Macron condena repressão no Irã e manifesta apoio a protestos

🕓 Última atualização em: 12/01/2026 às 22:23

O presidente da França, Emmanuel Macron, criticou nesta segunda-feira (12) a repressão promovida pelo governo iraniano contra manifestantes que protestam por direitos civis e liberdade política. Em declaração pública, o líder francês classificou as ações do regime como violência estatal e manifestou solidariedade à população iraniana.

França denuncia violações às liberdades fundamentais

A manifestação de Macron ocorreu por meio de uma publicação na rede social X (antigo Twitter). No texto, o presidente francês afirmou que o respeito às liberdades fundamentais deve ser um princípio universal e condenou a atuação das forças de segurança iranianas contra civis.

“Condeno a violência do Estado que atinge indiscriminadamente mulheres e homens iranianos que, com coragem, exigem o respeito aos seus direitos. As liberdades fundamentais são uma exigência universal”, escreveu Macron.

O posicionamento reforça a pressão internacional sobre o governo liderado pelo aiatolá Ali Khamenei, alvo de críticas crescentes por parte de países ocidentais e organizações de direitos humanos.

Repressão já deixou centenas de mortos, segundo ONG

De acordo com a organização Iran Human Rights (IHR), sediada em Oslo, ao menos 648 manifestantes morreram desde o início da repressão aos protestos, em 28 de dezembro. A entidade ressalta, no entanto, que o número pode ser significativamente maior.

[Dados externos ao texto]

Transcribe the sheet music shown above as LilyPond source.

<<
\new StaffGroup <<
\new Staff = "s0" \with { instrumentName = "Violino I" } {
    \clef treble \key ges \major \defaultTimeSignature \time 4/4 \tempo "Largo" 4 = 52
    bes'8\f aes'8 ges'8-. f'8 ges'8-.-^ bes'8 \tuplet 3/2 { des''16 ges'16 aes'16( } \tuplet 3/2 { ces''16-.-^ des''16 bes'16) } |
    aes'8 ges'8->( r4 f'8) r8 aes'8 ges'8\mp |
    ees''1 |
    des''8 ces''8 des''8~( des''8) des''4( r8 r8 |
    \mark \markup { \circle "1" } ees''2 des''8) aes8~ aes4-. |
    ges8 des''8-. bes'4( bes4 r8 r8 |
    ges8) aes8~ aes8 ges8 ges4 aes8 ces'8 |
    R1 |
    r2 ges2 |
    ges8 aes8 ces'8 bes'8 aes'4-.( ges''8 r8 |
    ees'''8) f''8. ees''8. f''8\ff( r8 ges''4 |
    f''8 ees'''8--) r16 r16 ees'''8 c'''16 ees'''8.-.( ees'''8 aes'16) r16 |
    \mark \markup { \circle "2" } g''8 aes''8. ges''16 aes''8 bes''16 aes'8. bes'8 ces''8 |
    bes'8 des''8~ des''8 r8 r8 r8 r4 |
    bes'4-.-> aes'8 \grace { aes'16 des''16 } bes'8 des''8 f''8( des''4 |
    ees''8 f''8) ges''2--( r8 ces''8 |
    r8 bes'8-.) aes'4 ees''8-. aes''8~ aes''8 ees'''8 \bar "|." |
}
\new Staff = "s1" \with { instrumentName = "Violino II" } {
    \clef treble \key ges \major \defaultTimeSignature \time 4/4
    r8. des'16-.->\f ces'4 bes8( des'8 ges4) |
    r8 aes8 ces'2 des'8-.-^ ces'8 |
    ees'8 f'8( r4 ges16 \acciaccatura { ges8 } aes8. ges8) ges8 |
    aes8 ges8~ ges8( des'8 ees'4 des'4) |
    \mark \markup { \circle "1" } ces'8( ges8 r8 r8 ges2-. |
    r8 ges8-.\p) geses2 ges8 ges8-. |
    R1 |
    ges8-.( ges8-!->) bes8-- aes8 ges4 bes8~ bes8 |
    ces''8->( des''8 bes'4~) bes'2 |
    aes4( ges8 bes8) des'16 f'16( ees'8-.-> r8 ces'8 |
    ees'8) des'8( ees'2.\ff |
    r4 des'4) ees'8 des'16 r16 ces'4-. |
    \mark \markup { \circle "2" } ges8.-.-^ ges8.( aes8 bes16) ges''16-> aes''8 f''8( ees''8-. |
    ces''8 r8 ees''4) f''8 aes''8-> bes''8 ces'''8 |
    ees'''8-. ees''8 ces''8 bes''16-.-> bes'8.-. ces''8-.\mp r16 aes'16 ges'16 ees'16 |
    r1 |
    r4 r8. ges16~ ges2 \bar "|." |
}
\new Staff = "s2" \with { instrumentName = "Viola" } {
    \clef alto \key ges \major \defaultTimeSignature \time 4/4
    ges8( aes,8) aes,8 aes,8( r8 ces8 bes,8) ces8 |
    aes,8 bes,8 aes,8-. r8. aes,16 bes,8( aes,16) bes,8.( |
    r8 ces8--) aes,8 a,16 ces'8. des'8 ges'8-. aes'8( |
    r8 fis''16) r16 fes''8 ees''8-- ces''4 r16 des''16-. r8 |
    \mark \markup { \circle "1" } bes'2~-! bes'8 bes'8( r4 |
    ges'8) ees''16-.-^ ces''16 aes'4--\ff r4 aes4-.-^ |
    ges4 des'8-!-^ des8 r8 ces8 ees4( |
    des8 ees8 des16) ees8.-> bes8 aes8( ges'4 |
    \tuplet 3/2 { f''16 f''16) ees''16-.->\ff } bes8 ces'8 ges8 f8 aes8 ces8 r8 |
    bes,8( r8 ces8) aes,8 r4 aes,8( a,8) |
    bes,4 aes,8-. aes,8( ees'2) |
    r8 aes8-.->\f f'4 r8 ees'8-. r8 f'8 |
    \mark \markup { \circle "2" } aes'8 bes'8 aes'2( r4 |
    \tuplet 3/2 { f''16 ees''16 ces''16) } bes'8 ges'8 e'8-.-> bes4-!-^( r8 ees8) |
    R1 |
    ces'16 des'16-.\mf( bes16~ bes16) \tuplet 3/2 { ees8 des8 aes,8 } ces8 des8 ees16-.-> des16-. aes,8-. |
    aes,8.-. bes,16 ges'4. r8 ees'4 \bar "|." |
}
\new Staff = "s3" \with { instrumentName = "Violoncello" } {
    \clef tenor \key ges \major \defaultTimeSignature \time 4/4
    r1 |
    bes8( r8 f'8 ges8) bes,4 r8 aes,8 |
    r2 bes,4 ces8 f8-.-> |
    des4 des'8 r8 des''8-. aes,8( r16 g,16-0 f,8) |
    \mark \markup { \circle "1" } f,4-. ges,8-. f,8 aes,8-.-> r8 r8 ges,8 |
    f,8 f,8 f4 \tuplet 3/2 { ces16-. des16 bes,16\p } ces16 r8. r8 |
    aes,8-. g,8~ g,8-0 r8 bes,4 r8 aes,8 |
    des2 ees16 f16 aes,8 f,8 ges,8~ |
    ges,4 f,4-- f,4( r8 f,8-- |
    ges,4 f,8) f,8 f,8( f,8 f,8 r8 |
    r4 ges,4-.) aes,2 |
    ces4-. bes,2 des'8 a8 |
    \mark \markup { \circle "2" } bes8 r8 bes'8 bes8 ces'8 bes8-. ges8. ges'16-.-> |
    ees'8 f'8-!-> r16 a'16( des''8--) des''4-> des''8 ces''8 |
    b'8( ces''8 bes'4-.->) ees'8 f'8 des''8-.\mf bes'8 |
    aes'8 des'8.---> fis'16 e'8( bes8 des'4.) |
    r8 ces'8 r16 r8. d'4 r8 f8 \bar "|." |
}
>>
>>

Segundo a IHR, estimativas preliminares indicam que o total de vítimas fatais pode ultrapassar 6 mil pessoas. A confirmação dos dados, porém, é dificultada pelo bloqueio quase total do acesso à internet imposto pelas autoridades iranianas em diferentes períodos.

Divergência nos números e dificuldade de verificação

Outras organizações também monitoram a situação no país. A ONG Hrana, com sede nos Estados Unidos, contabilizou no domingo (11) ao menos 538 mortes, sendo 490 manifestantes e 48 integrantes das forças de segurança. A entidade informou ainda que o número de presos já supera 10 mil pessoas.

Especialistas em direitos humanos avaliam que as cifras divulgadas podem estar subestimadas. Relatórios da ONG de monitoramento digital NetBlocks apontam que restrições severas à internet dificultam a verificação independente das informações que circulam no país.

Protestos continuam apesar da repressão

Mesmo com o aumento da violência estatal, os protestos seguem ocorrendo em diversas regiões do Irã. Segundo a Hrana, manifestações foram registradas em pelo menos 574 locais, distribuídos por 185 cidades nas 31 províncias iranianas.

A continuidade dos atos evidencia a insatisfação popular diante da crise política e econômica enfrentada pelo país, além de ampliar a pressão internacional por respostas do regime iraniano.